A Non-Invasive Hemoglobin Detection Device Based on Multispectral Photoplethysmography

Abstract

The measurement of hemoglobin is a vital index for diagnosing and monitoring diseases in clinical practice. At present, solutions need to be found for the soreness, high risk of infection, and inconvenient operation associated with invasive detection methods. This paper proposes a method for non-invasively detecting hemoglobin levels based on multi-wavelength photoplethysmography (PPG) signals. AFE4490 and TMUX1109 were used to implement the low-cost collection of an eight-LED transmissive PPG signal. We used seven regular LEDs and one broadband LED (Osram SFH4737) as light sources. Additionally, a finger clip integrating multiple sensors was designed and manufactured via 3D printing to simultaneously monitor the LED–sensor distance and the pressure from the tester’s finger during PPG signal acquisition.
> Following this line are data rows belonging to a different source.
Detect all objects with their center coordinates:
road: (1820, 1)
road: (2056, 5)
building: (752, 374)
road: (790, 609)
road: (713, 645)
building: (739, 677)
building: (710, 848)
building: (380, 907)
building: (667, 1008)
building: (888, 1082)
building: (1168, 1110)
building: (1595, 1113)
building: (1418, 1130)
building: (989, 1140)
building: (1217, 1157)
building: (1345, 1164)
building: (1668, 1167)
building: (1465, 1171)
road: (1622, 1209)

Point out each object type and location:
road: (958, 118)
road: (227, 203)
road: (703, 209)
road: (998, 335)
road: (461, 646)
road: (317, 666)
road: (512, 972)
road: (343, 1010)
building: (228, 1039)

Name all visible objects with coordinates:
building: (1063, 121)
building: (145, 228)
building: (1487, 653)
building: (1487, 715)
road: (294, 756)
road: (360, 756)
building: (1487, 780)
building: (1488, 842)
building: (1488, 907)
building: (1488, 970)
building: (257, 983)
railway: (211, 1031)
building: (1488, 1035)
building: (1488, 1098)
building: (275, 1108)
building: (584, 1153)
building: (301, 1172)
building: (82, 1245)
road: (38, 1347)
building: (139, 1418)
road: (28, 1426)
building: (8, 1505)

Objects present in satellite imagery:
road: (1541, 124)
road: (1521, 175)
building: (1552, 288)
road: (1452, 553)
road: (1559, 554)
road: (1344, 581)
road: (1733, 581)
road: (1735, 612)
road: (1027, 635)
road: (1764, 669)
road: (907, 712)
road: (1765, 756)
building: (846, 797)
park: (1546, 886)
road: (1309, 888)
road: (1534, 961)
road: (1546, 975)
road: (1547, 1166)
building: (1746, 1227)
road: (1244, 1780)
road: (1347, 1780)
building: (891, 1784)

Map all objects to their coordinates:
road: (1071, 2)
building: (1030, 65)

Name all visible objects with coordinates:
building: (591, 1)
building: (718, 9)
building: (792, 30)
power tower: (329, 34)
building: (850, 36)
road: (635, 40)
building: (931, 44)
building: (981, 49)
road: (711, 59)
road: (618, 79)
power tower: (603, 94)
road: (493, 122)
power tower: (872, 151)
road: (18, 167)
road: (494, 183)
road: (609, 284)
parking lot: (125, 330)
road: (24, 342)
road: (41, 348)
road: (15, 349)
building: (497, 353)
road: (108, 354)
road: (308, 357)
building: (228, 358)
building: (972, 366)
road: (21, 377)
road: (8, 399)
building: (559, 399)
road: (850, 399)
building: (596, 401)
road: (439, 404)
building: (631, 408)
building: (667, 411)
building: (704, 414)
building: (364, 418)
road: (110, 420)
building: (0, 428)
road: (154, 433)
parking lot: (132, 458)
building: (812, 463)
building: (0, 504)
We used a method to extract features from PPG signals using a sliding-window’s variance and an evaluation metric for PPG signals based on the AdaCost classification. Data were gathered from 56 participants from the Nephrology department, including 16 anemic patients. Pearson correlation analysis was conducted on the collected data to remove any data with a weak correlation. The advantage of using a broadband LED as a light source was also demonstrated. Several non-invasive hemoglobin regression models were created by applying AdaBoost, BPNN, and Random Forest models. The study’s results indicate that the AdaBoost model produced the best performance, with a mean absolute error (MAE) of 2.67 g/L and a correlation coefficient (R2) of 0.91 The study results show that the device we designed and manufactured can achieve effective non-invasive hemoglobin detection and represents a new methodological approach to obtaining measurements that can be applied in a clinical setting.